Third, scholars have been broadening our understanding of the state’s role in creating communications networks and institutions. For example, Armand Mattelart has emphasized the importance of physical infrastructure, beginning with the systems of roads and canals constructed by the mercantilist state in the 17th and 18th centuries, in organizing communicative space. Richard John’s work on the US Post Office has been similarly influential in generating work on the state subsidy of information networks in the 19th and 20th centuries. Some scholars have taken a global and comparative approach to this theme, for example Daniel Hallin and Paolo Mancini, who recently extended their influential work on comparative media systems to include nonwestern societies. Others have interrogated how communication has been structured through the actions of supranational entities such as empires, international copyright or telecommunications conventions or agencies like UNESCO.

And finally, many scholars have examined how audience members, ordinary citizens, or colonial subjects have understood, interacted with, and responded to the state’s presence in their lives as it pertains to communication. Recent historical studies have examined such subjects as pirate radio, alternative journalism, media reform movements, public protests, court cases aimed at expanding or protecting the right to free expression, and forms of everyday resistance such as graffiti and public art.
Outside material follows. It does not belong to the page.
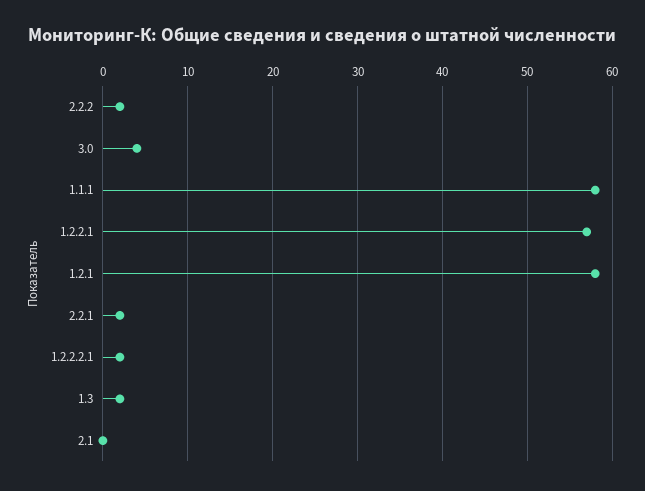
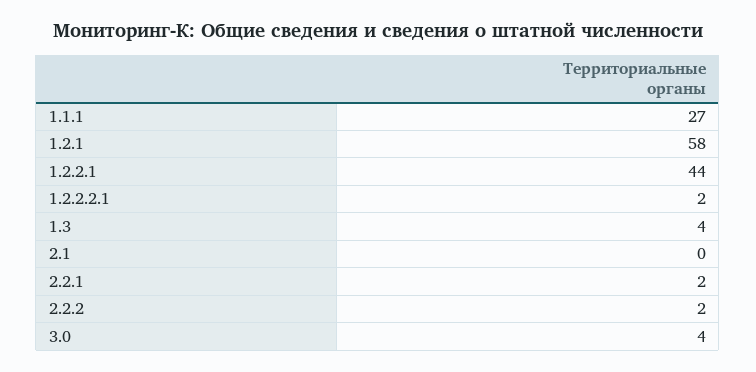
1.1.1: 58 -> 27
1.2.2.1: 57 -> 44
1.3: 2 -> 4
To many people in democratic societies, state power has not been seen as coincidental with justice or legitimacy. Opposition to colonial rule has often (justifiably) been more directly confrontational, though in postcolonial societies the idea of a new state can be seen as a path to emancipation. We seek to understand the various critiques and activist projects that have been generated as people communicate alongside or against the state.

Ultimately, the aim of this preconference is to bring together scholars studying diverse time periods and geographic areas with the goal of drawing conclusions about the state as an active element in the making of communications in general, rather than in one particular nation or another. We are also interested in what happens when communication systems reach across state boundaries and in historical formations that have important commonalities with states, such as alliances, kingdoms, juntas, and more.

Abstracts of 300 words (maximum) should be submitted no later than 15 November 2014. Proposals for full panels are also welcome: these should include a 250-word abstract for each individual presentation, and a 200-word rationale for the panel. Send abstracts to: Gene Allen (gene.allen@ryerson.ca). Authors will be informed regarding acceptance/rejection for the preconference no later than December 15, 2014. In an effort to facilitate informed discussion of papers, the organizers will have the papers for this preconference posted online. For this reason, full papers will need to be submitted no later than April 15, 2015.